- INFORMATION SHOWN:
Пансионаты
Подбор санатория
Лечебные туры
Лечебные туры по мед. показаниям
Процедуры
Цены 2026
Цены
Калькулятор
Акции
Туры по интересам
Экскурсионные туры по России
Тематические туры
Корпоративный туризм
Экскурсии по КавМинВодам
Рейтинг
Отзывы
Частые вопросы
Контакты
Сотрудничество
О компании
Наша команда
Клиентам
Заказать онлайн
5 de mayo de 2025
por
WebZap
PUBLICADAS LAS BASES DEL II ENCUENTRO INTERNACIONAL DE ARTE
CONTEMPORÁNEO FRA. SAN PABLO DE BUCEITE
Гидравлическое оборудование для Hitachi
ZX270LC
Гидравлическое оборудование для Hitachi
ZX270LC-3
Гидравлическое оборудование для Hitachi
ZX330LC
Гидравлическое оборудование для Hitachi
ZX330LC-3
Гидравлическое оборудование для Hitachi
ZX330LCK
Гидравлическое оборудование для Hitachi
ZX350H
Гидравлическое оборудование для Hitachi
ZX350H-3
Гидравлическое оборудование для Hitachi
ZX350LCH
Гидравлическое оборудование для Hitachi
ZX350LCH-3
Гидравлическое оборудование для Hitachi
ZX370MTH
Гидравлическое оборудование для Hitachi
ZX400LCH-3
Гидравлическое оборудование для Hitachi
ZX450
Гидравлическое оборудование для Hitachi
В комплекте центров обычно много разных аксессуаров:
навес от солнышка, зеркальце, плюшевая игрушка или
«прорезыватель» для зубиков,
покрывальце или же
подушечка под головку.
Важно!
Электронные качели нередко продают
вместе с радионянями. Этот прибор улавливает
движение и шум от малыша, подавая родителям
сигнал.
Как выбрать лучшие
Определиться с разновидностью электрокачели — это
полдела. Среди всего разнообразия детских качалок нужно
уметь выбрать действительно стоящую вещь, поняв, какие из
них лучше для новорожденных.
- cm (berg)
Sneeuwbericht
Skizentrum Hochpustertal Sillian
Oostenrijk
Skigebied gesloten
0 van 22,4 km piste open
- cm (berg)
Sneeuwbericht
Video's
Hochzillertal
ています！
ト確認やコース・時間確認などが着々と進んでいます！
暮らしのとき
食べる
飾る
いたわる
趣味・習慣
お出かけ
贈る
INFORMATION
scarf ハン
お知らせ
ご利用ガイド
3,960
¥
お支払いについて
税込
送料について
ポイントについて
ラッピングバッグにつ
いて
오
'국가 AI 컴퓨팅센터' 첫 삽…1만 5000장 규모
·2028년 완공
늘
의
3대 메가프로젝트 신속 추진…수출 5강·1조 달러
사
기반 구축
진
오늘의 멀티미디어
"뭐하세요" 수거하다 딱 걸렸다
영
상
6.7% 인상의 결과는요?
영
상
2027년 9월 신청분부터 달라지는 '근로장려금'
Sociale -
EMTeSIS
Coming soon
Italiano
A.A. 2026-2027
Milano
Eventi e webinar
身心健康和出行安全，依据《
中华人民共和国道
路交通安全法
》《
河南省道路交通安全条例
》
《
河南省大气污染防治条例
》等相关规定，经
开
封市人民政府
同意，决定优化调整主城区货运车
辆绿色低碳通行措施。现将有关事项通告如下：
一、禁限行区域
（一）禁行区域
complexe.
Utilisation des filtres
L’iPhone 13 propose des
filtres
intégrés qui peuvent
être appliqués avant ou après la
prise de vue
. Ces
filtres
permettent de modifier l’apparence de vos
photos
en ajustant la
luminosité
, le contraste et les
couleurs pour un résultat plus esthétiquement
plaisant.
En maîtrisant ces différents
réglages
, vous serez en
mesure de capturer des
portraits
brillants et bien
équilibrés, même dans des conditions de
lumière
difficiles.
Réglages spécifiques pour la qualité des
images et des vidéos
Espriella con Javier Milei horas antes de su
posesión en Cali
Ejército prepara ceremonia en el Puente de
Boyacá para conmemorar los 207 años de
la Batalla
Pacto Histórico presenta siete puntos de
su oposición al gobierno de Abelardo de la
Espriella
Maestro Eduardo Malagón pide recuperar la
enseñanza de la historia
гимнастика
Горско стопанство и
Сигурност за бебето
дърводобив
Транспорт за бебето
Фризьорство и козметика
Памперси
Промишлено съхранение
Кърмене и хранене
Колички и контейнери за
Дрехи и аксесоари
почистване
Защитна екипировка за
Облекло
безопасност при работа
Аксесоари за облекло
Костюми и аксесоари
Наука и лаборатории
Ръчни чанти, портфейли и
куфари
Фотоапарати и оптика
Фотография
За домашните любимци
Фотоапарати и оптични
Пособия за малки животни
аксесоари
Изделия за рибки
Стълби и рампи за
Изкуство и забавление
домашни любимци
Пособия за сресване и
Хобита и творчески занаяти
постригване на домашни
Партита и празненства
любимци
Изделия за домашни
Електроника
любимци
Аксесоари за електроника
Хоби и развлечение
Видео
---
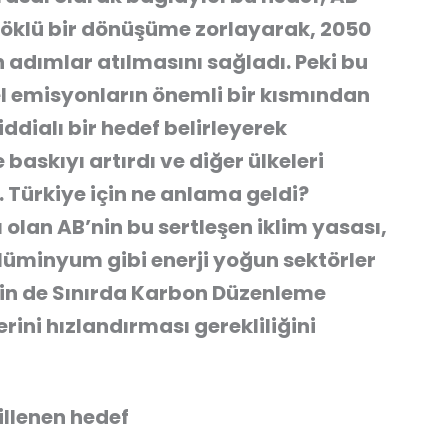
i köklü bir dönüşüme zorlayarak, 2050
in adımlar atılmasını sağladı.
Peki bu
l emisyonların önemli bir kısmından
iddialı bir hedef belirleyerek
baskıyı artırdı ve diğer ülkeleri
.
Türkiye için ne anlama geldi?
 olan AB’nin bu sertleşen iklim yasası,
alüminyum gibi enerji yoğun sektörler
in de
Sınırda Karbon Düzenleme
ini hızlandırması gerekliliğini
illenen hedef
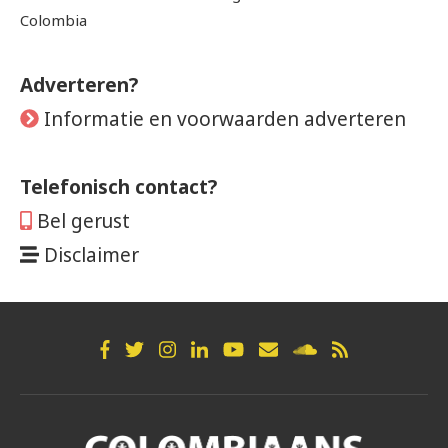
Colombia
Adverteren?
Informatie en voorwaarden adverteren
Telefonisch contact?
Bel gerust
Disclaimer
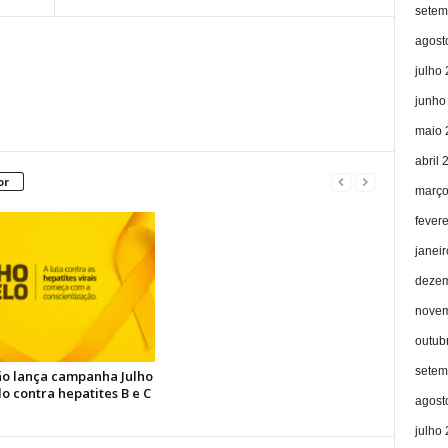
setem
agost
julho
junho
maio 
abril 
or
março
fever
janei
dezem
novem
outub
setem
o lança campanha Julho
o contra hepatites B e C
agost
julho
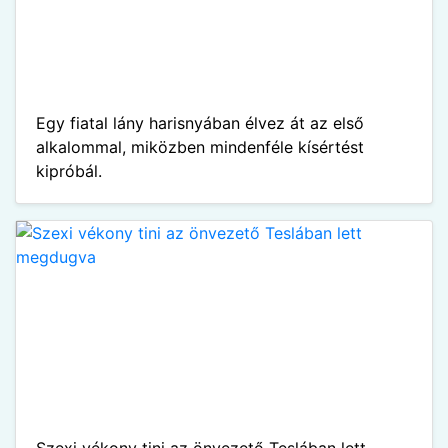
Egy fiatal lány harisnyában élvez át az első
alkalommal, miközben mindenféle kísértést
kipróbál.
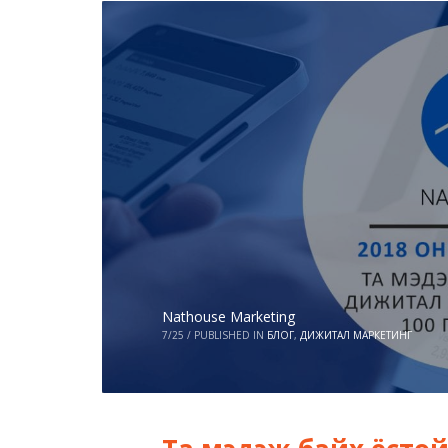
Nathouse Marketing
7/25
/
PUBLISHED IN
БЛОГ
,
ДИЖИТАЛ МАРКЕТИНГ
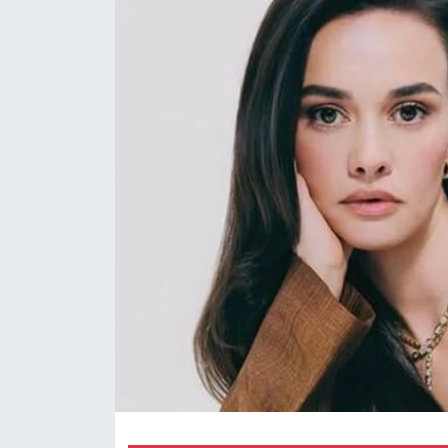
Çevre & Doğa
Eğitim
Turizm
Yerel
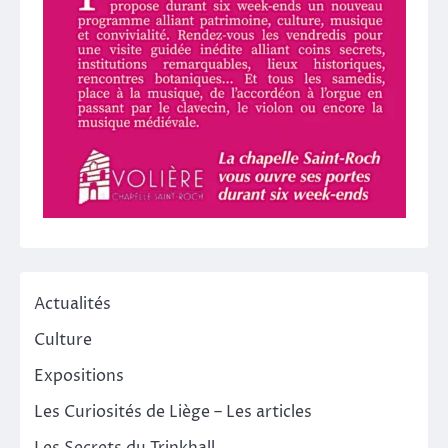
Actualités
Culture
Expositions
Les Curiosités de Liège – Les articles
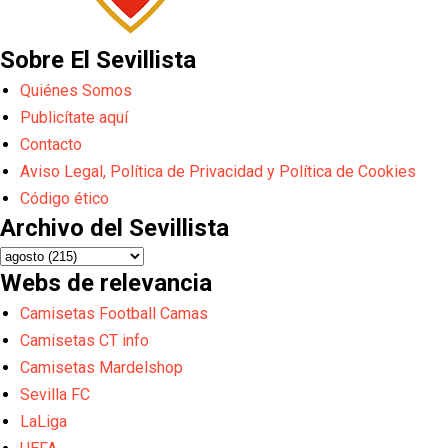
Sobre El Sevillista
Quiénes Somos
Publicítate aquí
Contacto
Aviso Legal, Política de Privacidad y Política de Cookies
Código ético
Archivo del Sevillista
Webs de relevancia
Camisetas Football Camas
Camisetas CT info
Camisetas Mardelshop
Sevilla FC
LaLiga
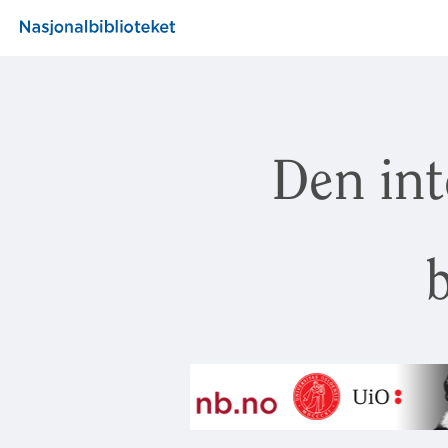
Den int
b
* * *
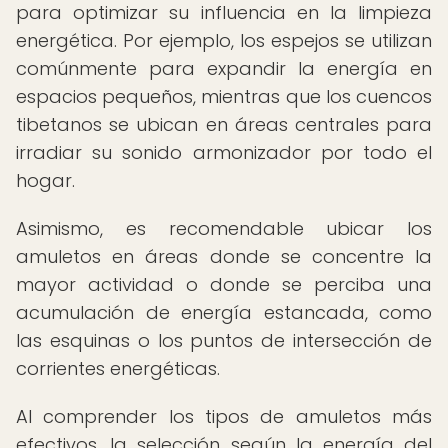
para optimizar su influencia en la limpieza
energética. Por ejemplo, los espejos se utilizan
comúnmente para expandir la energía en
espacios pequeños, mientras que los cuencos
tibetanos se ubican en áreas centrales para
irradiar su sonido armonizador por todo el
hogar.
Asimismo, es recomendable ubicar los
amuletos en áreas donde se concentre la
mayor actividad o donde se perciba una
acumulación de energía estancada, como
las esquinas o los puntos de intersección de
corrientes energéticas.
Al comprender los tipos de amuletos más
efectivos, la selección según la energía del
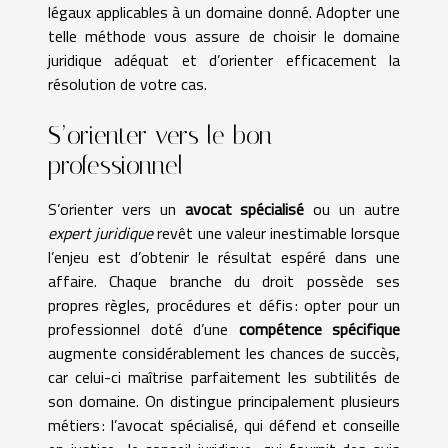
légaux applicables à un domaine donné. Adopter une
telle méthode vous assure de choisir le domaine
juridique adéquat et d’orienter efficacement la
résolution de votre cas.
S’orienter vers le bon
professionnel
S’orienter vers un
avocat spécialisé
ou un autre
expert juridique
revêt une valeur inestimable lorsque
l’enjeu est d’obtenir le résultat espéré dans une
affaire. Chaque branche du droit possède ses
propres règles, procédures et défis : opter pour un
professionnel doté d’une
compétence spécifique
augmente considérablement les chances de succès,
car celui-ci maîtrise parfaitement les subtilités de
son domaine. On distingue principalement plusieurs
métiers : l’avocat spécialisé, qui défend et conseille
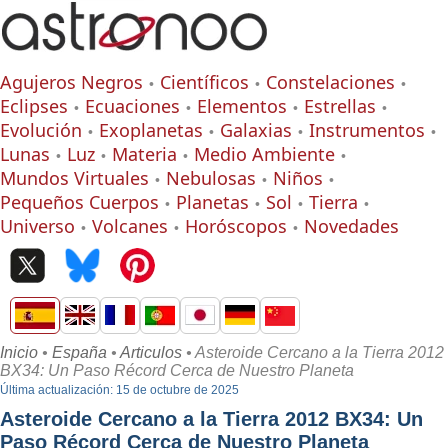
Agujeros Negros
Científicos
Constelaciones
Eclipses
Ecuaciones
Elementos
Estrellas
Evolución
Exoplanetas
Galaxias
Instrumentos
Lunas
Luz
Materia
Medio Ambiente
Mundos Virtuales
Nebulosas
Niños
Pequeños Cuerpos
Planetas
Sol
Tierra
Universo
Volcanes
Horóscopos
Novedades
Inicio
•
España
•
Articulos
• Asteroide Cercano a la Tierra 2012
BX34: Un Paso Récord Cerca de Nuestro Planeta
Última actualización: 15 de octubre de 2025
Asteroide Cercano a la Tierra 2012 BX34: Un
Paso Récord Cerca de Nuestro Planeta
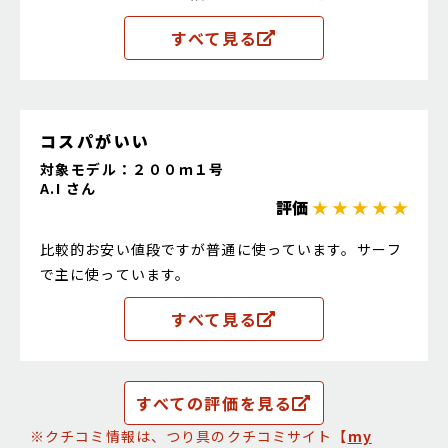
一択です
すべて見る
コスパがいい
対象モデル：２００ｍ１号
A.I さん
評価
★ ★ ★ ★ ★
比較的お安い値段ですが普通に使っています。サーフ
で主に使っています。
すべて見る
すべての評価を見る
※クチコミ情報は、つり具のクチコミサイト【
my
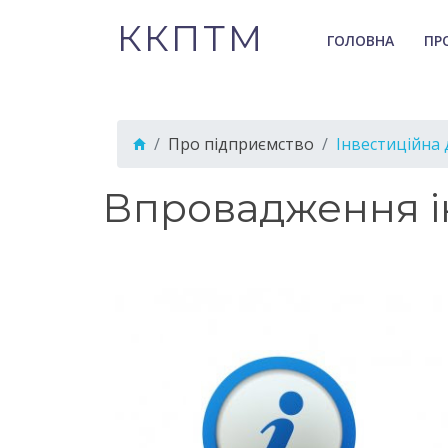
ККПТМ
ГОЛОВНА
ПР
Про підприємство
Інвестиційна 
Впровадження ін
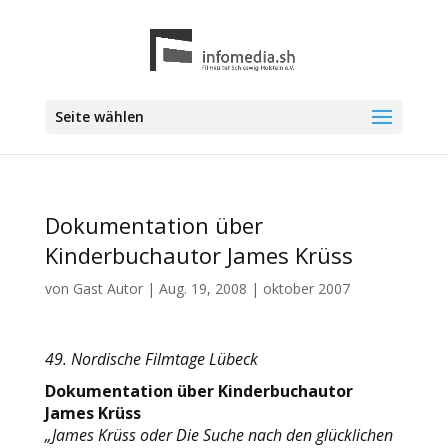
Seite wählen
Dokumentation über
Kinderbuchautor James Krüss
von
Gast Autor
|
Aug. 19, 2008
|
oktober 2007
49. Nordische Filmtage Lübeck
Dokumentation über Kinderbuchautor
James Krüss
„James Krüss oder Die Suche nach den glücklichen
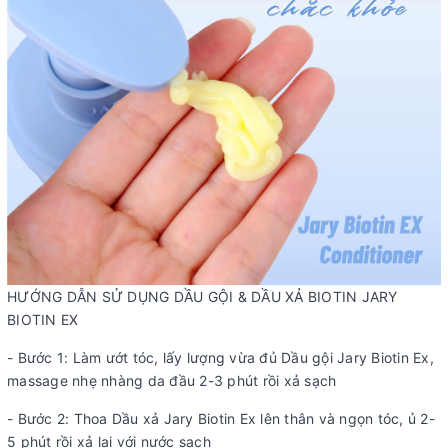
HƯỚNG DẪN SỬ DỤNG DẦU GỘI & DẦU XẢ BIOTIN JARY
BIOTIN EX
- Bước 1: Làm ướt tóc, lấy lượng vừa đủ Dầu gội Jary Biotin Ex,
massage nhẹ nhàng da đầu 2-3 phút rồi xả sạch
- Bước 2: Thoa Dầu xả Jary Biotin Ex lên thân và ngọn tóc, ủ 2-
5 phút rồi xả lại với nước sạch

- WHAT TO PRODUCE:
How many lines in the entries above contain the word "любимци"? Reply with the number only.

- YOUR RESPONSE:
4